* [WHAT TO DO] Restate word for word the lines of the entries below, starting with the line that holds "Länderinformationn" and ending with the line that holds "Wünschenswerte Rahmenbedingungen aus", and no others.

* [DATA EXCERPTS]

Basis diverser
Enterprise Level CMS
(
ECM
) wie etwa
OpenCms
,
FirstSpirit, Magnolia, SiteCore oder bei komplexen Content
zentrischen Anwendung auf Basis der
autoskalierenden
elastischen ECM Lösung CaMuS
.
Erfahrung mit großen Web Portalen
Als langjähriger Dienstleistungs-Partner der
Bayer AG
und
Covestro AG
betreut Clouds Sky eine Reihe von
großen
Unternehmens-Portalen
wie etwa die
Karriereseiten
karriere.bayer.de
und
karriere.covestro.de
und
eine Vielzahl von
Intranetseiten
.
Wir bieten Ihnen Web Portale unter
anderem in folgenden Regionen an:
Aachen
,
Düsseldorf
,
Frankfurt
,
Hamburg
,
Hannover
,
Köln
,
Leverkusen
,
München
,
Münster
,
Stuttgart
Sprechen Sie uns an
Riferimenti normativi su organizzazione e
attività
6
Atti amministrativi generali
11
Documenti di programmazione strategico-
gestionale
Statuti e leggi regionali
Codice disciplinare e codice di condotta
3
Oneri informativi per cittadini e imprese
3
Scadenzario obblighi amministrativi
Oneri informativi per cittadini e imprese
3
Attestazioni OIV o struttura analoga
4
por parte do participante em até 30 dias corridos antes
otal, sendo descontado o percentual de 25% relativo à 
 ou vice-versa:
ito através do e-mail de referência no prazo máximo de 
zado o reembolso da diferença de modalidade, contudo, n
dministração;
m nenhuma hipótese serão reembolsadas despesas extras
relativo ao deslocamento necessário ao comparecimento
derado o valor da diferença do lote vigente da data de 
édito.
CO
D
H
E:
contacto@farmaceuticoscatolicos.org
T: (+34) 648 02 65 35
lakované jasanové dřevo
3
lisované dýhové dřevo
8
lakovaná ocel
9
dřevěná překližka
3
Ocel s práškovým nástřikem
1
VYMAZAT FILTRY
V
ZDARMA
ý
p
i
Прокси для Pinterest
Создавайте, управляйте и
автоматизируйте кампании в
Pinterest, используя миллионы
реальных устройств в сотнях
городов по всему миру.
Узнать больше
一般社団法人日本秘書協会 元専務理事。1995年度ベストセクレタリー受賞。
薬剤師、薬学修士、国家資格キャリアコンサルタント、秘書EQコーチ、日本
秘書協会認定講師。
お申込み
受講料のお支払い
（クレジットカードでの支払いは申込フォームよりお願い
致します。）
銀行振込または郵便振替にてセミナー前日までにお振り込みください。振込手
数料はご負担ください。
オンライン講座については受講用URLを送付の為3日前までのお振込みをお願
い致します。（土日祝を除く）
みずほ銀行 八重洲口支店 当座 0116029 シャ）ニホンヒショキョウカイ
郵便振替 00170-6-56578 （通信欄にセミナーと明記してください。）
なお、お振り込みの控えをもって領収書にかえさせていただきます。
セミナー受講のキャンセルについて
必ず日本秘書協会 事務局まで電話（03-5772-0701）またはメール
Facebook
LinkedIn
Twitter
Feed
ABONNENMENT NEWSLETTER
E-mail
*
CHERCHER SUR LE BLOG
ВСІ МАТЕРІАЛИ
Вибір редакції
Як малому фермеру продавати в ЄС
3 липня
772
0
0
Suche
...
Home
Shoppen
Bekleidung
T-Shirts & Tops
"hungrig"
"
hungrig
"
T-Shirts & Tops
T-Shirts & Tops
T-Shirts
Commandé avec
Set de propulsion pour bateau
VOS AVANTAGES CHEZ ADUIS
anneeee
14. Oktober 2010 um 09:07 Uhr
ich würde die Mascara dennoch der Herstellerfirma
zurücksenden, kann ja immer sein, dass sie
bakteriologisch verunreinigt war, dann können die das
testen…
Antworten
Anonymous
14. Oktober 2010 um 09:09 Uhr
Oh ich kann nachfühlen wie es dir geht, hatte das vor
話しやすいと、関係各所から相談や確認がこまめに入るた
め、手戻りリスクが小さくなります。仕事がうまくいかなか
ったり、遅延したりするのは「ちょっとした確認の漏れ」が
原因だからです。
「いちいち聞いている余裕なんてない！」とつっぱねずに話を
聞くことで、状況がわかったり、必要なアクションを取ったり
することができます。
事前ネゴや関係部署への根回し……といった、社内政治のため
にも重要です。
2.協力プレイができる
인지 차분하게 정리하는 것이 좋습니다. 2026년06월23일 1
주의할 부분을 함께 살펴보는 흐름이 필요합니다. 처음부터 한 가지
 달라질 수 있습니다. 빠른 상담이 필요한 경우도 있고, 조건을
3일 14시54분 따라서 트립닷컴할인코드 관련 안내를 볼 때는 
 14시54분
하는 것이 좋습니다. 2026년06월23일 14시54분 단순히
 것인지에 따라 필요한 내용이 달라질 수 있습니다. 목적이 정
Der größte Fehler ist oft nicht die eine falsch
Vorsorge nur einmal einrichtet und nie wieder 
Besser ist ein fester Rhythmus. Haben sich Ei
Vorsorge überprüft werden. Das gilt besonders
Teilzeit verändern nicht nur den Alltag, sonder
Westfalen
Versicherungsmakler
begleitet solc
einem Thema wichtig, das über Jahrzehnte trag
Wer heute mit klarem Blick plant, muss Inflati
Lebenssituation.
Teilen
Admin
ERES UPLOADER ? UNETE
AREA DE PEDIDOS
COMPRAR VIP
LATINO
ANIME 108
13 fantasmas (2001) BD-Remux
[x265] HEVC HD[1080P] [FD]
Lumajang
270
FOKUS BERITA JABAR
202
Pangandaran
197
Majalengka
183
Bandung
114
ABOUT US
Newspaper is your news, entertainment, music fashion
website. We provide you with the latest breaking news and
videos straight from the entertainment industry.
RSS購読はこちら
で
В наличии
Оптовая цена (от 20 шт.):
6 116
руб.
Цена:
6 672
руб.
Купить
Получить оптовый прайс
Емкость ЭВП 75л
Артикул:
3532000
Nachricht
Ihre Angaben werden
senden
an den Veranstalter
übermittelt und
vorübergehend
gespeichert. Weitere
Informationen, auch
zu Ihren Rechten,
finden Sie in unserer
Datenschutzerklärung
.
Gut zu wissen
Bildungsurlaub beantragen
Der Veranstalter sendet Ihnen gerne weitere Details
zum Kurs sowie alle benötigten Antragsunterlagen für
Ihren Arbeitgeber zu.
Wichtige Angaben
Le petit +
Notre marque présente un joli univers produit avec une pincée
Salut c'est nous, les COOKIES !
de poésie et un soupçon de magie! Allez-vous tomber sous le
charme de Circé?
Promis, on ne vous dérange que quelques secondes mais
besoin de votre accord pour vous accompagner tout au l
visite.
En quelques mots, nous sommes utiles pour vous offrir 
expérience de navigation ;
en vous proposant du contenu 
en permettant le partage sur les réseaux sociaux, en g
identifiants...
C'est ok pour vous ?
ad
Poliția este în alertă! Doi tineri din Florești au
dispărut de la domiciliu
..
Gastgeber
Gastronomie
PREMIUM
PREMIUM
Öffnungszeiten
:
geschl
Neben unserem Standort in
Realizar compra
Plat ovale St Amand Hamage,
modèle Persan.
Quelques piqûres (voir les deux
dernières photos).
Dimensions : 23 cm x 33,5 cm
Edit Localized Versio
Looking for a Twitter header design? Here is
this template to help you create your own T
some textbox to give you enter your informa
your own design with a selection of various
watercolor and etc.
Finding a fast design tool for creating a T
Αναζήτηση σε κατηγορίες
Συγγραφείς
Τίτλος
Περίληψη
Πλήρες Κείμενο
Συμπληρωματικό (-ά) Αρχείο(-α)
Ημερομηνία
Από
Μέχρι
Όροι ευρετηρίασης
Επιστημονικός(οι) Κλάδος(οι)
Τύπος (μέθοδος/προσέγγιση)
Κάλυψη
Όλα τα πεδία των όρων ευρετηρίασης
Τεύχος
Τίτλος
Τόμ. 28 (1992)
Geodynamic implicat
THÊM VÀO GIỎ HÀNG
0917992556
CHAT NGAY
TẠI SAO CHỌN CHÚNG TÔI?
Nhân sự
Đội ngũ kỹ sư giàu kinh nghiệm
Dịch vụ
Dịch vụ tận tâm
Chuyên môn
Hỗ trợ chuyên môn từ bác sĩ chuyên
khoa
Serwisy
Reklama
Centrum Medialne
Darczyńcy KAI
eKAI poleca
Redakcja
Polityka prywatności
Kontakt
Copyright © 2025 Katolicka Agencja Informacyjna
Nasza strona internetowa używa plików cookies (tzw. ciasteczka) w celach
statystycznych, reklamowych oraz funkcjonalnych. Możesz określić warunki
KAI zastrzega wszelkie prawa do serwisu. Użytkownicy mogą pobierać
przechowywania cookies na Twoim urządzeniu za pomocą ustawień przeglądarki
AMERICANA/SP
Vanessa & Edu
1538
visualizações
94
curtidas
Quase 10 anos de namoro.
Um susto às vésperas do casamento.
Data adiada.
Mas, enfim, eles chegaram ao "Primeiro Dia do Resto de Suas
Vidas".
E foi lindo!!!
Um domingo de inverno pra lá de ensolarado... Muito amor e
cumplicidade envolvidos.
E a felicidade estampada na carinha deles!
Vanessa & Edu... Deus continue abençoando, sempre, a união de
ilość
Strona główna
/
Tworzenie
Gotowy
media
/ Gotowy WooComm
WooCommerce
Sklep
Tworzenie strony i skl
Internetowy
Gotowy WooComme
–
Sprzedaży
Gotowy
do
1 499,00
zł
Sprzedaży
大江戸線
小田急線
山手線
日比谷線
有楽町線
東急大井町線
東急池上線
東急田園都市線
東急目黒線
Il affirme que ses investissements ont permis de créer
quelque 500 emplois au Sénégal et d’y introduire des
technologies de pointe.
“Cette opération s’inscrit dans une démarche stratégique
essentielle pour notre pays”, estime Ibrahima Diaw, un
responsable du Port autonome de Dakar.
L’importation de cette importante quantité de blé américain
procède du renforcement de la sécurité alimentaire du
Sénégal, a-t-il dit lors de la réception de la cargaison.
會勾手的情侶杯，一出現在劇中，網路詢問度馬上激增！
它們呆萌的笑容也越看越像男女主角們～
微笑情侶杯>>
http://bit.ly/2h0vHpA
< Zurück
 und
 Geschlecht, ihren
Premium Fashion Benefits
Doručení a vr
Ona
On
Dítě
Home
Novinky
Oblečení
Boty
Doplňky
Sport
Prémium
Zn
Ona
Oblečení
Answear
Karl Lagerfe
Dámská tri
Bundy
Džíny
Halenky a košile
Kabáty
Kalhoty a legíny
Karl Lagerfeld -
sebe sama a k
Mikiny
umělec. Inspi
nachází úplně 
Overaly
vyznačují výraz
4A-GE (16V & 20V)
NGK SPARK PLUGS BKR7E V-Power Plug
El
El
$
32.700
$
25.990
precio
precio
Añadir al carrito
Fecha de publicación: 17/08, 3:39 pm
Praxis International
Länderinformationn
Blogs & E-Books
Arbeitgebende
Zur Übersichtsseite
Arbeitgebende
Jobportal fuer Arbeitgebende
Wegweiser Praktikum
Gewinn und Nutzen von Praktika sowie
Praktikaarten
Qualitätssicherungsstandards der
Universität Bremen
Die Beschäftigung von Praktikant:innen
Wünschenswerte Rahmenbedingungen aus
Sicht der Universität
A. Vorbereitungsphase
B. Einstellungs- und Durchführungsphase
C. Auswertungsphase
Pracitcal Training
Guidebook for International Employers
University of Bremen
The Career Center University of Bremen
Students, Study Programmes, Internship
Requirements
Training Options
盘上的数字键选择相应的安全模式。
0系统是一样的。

* [ANSWER SECTION]
Länderinformationn
Blogs & E-Books
Arbeitgebende
Zur Übersichtsseite
Arbeitgebende
Jobportal fuer Arbeitgebende
Wegweiser Praktikum
Gewinn und Nutzen von Praktika sowie
Praktikaarten
Qualitätssicherungsstandards der
Universität Bremen
Die Beschäftigung von Praktikant:innen
Wünschenswerte Rahmenbedingungen aus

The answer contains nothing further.